[Stated problem 1]
Answer these questions about the XFL article:
(a) What did Jesse Ventura call Rusty Tillman?
(b) Which newspaper did Tillman tell that he probably shouldn't have said anything?
(c) Whose locker room did McMahon claim he would send a cameraman into?

[Page excerpt]
The Untold Truth Of The XFL

Just because fans want football, doesn't mean they want awful football. The XFL learned that lesson in 2001, as its single season was marred by terribly low ratings, a fixation on pro wrestling cheese and sleaze, and terrible on-field play. XFL owner Vince McMahon plans to resurrect the league in 2020 because logic doesn't apply to him. Before he does, let's take a look at the original XFL and learn all we can about it.

Jesse Ventura vs. 'Gutless' Rusty Tillman

Early in the season, XFL commentator Jesse "The Body" Ventura (also Minnesota's governor at the time, which is a part-time job apparently) took issue with with NY/NJ Hitmen coach Rusty Tillman's risk-averse style. But rather than simply analyze, he would badger Tillman, calling him "Gutless Rusty" and publicly saying things like, "If anybody is capable of blowing a 10-point lead with 7:50 to go, it's Rusty Tillman." The XFL even crafted dramatic promos set to Rage Against the Machine music, insinuating a politician trolling a football guy was the  real story here, not some boring game.

Tillman, meanwhile, simply wanted to coach, not participate in some "storyline" nobody told him about. Once, when Ventura tried to confront him on the sidelines, Tillman simply walked away. Sometimes he'd counter with a line like "I think maybe he ought to work on taxes. ... I'd be embarrassed if my state had a governor like that," but for the most part he wasn't interested in artificial drama that couldn't have possibly led to anything positive. They couldn't exactly settle the score at WrestleMania.

Tillman later expressed regret at any small role he played in the "story." As he told the Newark Star Ledger, "I probably shouldn't have said anything. ... What's next, breaking chairs over each other's heads? That's so far away from who I am. I'm not going to be a party to that."

Cheerleaders get no respect

By Week 6, XFL viewership was in the toilet, so it launched what Vince McMahon openly called a "blatant attempt to increase television ratings." It wound up being perhaps the most ridiculous halftime stunt in sporting history.

McMahon claimed he would send a cameraman into the Orlando Rage cheerleaders' locker room so everyone could see them in all their glory. That would've been bad and exploitative enough had it actually happened, but this is Vince McMahon: He baits and switches all the time because that's what wrestlers do. In this case, McMahon angrily threw the cameraman headfirst into the locker room door, knocking him senseless.

Somehow, everyone then witnessed to Bruno's concussion dream in which, instead of the promised "sheer paradise" of invading all kinds of privacy, we got sheer madness. Cheerleaders played Twister with a guy in a gorilla suit, gave a sponge bath to a fully uniformed football player, stroked baby pigs while using men in wolf masks as footstools, played poker with Satan, and implied other not-family-friendly things. The whole time, everyone was either wrapped in towels or wearing more clothes than they did on the field.

(Dataset records)
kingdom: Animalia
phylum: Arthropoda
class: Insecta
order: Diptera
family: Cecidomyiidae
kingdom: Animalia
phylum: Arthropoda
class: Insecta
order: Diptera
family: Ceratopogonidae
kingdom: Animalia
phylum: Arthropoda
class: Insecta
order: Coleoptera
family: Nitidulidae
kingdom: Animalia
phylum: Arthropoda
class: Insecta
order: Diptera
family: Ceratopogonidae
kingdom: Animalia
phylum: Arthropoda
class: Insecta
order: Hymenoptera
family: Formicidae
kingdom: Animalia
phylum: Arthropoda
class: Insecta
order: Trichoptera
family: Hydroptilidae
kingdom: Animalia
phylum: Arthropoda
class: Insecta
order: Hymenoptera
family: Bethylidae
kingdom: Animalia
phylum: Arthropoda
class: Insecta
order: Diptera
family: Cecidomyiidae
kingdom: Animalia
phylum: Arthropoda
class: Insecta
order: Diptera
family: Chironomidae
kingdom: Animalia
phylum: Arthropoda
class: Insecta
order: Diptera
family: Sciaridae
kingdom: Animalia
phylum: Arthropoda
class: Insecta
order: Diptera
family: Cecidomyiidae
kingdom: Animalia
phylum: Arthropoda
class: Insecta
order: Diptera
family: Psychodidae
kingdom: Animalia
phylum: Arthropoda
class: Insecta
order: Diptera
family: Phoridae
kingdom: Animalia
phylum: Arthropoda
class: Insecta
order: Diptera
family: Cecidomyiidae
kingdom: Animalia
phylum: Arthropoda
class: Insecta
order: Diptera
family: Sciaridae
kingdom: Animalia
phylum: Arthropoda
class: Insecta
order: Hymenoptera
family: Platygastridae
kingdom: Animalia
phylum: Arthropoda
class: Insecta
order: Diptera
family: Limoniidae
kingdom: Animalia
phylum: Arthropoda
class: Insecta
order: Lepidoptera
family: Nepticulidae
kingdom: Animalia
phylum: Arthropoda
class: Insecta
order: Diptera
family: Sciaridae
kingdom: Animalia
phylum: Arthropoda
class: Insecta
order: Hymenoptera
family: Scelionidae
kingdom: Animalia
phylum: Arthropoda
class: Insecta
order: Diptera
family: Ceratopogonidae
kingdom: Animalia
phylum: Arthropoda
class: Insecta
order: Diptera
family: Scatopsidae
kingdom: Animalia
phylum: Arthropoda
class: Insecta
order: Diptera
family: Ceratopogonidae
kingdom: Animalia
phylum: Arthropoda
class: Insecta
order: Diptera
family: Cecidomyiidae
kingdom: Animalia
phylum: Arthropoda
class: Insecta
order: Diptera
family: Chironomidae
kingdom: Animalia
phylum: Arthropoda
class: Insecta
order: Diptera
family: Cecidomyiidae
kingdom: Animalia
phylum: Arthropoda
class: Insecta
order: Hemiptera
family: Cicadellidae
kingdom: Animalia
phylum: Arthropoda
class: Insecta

[Stated problem 2]
In the listing, change "phylum" to "division" in everything from the line "family: Scatopsidae" down to the end of the listing, and give back only those lines.

[Written reply 1]
(a) "Gutless Rusty"
(b) The Newark Star Ledger
(c) The Orlando Rage cheerleaders' locker room

[Written reply 2]
family: Scatopsidae
kingdom: Animalia
division: Arthropoda
class: Insecta
order: Diptera
family: Ceratopogonidae
kingdom: Animalia
division: Arthropoda
class: Insecta
order: Diptera
family: Cecidomyiidae
kingdom: Animalia
division: Arthropoda
class: Insecta
order: Diptera
family: Chironomidae
kingdom: Animalia
division: Arthropoda
class: Insecta
order: Diptera
family: Cecidomyiidae
kingdom: Animalia
division: Arthropoda
class: Insecta
order: Hemiptera
family: Cicadellidae
kingdom: Animalia
division: Arthropoda
class: Insecta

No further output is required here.